(Text passage begins)
Eleven years ago, Robert Rodriguez arrived in New York. He was 14 and had just gotten off a plane from Puerto Rico, where he’d been living with his abusive stepmother since his father’s death several years earlier. (Rodriguez’s mother died when he was four.) Rodriguez’s aunt met him at the airport, but they never went to her apartment. Their drive ended at New York’s Administration for Child Services, better known as the foster care system. His aunt was gone before he understood what was happening. “I had no clue,” he recalls. “They didn’t even let me say good-bye to her.”
To this day, it’s unclear why he was placed in the foster care system. Rodriguez was placed with several foster families, and he frequently endured sexual abuse. Some of his personal belongings were stolen, and, he says, one foster family member opened credit cards in his name. Rodriguez told his foster mothers that he was gay. One had him publicly shamed in front of their church. Another refused to take him to the hospital, or to the police, after a group of students from his high school assaulted him while yelling homophobic slurs.
(Text passage ends)
(Available data begins)
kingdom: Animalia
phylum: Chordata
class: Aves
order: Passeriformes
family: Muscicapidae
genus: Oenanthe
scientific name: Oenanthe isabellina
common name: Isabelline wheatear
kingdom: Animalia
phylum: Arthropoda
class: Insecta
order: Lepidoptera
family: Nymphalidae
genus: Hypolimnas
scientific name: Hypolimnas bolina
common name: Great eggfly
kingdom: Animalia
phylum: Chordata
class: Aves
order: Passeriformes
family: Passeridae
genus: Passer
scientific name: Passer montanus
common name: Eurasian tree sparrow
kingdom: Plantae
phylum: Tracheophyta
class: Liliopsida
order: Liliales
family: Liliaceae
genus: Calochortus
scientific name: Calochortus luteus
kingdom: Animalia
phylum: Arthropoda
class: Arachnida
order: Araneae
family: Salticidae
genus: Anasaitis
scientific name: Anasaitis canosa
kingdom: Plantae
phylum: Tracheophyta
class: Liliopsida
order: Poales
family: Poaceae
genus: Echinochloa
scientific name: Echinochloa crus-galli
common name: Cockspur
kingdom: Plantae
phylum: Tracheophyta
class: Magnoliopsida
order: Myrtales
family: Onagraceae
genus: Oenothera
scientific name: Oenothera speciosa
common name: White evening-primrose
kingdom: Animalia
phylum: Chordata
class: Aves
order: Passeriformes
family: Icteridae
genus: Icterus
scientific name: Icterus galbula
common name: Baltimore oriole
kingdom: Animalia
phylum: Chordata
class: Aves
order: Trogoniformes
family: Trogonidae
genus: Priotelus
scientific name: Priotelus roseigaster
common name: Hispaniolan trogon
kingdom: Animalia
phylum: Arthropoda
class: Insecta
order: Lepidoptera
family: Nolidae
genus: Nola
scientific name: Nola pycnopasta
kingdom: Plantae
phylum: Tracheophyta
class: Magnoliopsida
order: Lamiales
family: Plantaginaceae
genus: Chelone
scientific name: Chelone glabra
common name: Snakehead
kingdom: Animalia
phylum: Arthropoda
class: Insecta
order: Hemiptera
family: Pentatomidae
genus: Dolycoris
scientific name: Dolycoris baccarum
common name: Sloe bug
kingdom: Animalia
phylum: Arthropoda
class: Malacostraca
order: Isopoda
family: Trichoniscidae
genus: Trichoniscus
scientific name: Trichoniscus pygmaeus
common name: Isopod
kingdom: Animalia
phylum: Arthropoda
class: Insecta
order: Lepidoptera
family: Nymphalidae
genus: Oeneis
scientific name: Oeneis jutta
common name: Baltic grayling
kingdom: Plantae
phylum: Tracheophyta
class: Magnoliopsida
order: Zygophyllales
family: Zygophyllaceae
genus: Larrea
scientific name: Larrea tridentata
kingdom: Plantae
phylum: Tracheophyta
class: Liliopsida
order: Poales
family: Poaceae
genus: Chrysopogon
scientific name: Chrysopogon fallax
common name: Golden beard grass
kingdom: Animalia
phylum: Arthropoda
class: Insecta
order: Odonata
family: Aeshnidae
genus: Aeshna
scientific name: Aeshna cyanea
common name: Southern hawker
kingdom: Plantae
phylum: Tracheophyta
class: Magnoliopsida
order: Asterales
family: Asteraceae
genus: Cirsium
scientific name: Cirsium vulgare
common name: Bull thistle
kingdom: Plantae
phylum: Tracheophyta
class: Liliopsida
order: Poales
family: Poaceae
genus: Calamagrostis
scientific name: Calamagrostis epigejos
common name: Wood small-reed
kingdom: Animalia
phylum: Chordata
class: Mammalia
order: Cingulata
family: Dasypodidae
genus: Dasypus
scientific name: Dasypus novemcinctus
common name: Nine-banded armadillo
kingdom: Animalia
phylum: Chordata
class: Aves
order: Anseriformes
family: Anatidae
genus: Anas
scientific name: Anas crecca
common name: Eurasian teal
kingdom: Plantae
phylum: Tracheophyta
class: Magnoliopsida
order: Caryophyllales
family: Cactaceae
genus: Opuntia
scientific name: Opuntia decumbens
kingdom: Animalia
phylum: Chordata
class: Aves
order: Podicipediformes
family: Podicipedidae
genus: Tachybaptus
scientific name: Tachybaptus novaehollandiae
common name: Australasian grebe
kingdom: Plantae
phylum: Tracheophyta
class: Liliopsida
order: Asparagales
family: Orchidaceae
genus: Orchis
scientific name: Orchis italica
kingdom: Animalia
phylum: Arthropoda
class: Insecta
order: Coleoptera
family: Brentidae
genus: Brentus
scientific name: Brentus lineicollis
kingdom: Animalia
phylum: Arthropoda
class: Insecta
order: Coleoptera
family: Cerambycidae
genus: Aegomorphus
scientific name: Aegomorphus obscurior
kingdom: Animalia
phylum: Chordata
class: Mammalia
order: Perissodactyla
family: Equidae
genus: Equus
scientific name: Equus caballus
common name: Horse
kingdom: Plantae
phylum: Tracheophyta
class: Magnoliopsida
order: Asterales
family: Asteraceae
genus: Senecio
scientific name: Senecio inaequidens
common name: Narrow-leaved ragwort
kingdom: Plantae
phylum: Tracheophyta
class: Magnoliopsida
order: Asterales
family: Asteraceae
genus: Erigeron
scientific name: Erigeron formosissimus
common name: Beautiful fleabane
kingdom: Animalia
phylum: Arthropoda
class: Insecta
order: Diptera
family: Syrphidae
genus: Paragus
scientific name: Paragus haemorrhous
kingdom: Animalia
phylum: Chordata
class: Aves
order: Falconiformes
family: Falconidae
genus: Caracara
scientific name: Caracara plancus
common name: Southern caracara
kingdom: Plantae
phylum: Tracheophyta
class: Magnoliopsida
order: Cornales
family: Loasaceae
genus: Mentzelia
(Available data ends)
### Work to complete:
1. Retype the stretch of the Robert Rodriguez passage from "To this day, it’s" through "yelling homophobic slurs.".
2. Extend the account of Robert Rodriguez's years in foster care, picking up after its final sentence.
The records have no connection to the text about Robert Rodriguez.

### Answers for each item:
1.
To this day, it’s unclear why he was placed in the foster care system. Rodriguez was placed with several foster families, and he frequently endured sexual abuse. Some of his personal belongings were stolen, and, he says, one foster family member opened credit cards in his name. Rodriguez told his foster mothers that he was gay. One had him publicly shamed in front of their church. Another refused to take him to the hospital, or to the police, after a group of students from his high school assaulted him while yelling homophobic slurs.

2.
Rodriguez’s experience isn’t unusual for lesbian, gay, bisexual, and transgender youths. LGBT youths are 1.5 to 2 times more likely than their heterosexual peers to be placed in the foster care system, according to a relatively recent report from the Williams Institute at the University of California, Los Angeles, a leading authority on LGBT issues. Nearly 20 percent of foster youths surveyed identified themselves as LGBT. These youths had a higher-than-average number of placements and a greater chance of being hospitalized overnight or treated for emotional issues. They were also more likely to end up in a group home or on the streets.
Youth workers across the country say the Williams Institute’s research echoes their observations. Wes Ware, founding director of BreakOUT!, a New Orleans organization that works to end the criminalization of LGBT youths, says these youths “are disproportionately represented in all systems of care,” from child services to the juvenile justice system. He cites such factors as “homelessness, family rejection, substance abuse, school pushout, and general lack of access to social services or supports” as further limiting options.
After one assault, Rodriguez was able to find help at the Harvey Milk High School, which is managed by the Hetrick-Martin Institute, a New York social services organization for LGBT youths. Lillian Rivera, the institute’s director of advocacy and capacity building, says about 6 percent of the youths she works with are in foster care. All too often, these youths are “placed in homes where they see homophobia and transphobia,” which does nothing to “ support their development as healthy adolescents.”
In the long term, Rivera says, this can lead to a host of negative outcomes, including mental health issues and homelessness. But where most would see obstacles, Rivera sees possibilities. If we can properly support these youths when they are in their time of most need, then “we can impact homelessness in LGBTQ youth” down the line, she says.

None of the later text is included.